Sofia Franco é mãe, esposa, cronista e tantas outras coisas que os dias exigem. Fundou o blogue “Not Just 4 Mums” e é com ele que ocupa grande parte do seu tempo. Foi com a maternidade – tem três filhas e a quarta está a caminho! – que descobriu as novas emoções que hoje em dia a fazem procurar e dar a conhecer incessantemente exemplos femininos de irreverência e persistência.

Joana consegue ver da janela a agitação nas ruas frias, as pessoas passam por ela sem reparar que ali está, que as observa em cada gesto e em cada olhar.

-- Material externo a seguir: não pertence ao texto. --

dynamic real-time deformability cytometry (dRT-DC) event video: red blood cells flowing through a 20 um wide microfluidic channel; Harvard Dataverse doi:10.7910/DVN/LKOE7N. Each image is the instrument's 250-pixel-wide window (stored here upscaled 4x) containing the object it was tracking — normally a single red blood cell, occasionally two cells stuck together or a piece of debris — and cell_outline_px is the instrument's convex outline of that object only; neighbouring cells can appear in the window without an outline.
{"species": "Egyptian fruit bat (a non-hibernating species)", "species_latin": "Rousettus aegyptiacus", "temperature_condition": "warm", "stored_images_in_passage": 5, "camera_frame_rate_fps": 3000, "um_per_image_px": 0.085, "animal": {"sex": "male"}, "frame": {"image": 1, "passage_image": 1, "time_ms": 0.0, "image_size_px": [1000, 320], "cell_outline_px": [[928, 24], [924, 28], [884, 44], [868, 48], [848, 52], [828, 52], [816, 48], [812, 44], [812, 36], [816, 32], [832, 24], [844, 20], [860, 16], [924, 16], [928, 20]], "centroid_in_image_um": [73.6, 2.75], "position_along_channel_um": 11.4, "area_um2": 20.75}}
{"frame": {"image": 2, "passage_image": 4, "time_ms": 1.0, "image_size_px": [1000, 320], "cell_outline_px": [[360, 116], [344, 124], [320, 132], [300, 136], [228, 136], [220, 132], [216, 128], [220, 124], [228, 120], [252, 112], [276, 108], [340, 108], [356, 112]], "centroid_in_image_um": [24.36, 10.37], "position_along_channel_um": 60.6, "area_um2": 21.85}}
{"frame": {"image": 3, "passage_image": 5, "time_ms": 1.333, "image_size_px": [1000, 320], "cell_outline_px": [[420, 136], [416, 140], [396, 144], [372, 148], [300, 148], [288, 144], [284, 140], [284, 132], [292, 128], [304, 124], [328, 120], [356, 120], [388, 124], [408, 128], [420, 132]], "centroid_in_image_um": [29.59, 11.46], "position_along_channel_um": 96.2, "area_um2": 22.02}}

É véspera de Natal, as lojas que ainda estão abertas têm filas de pessoas que compram os últimos presentes. É sempre assim, todos os anos desde que se lembra de ser gente que daquela janela consegue ver a pressa daquela outra gente. 

Em casa tem o pinheiro a piscar, meio tosco com bolas e enfeites, não é uma árvore grande ou bonita como a da sua amiga Sara na casa ao lado. Há cheiro a filhoses, a fatias paridas e coscorões a sair do óleo. O fogão tem lenha suficiente para aquecer a noite e daqui a pouco chega a família que se junta à mesa para o bacalhau com couves. Não há pressa nem correria e nessa noite não há fome. As prendas são só lembranças, como diz a mãe, e Joana sabe que da avó recebe as meias e da mãe, talvez se o ano tiver corrido bem e a despesa não tiver sido muita, vai receber um relógio da papelaria da esquina, um caderno, ou talvez uns marcadores para pintar. Está vestida com a roupa nova da feira que no lugarejo onde vive se faz à quinta. 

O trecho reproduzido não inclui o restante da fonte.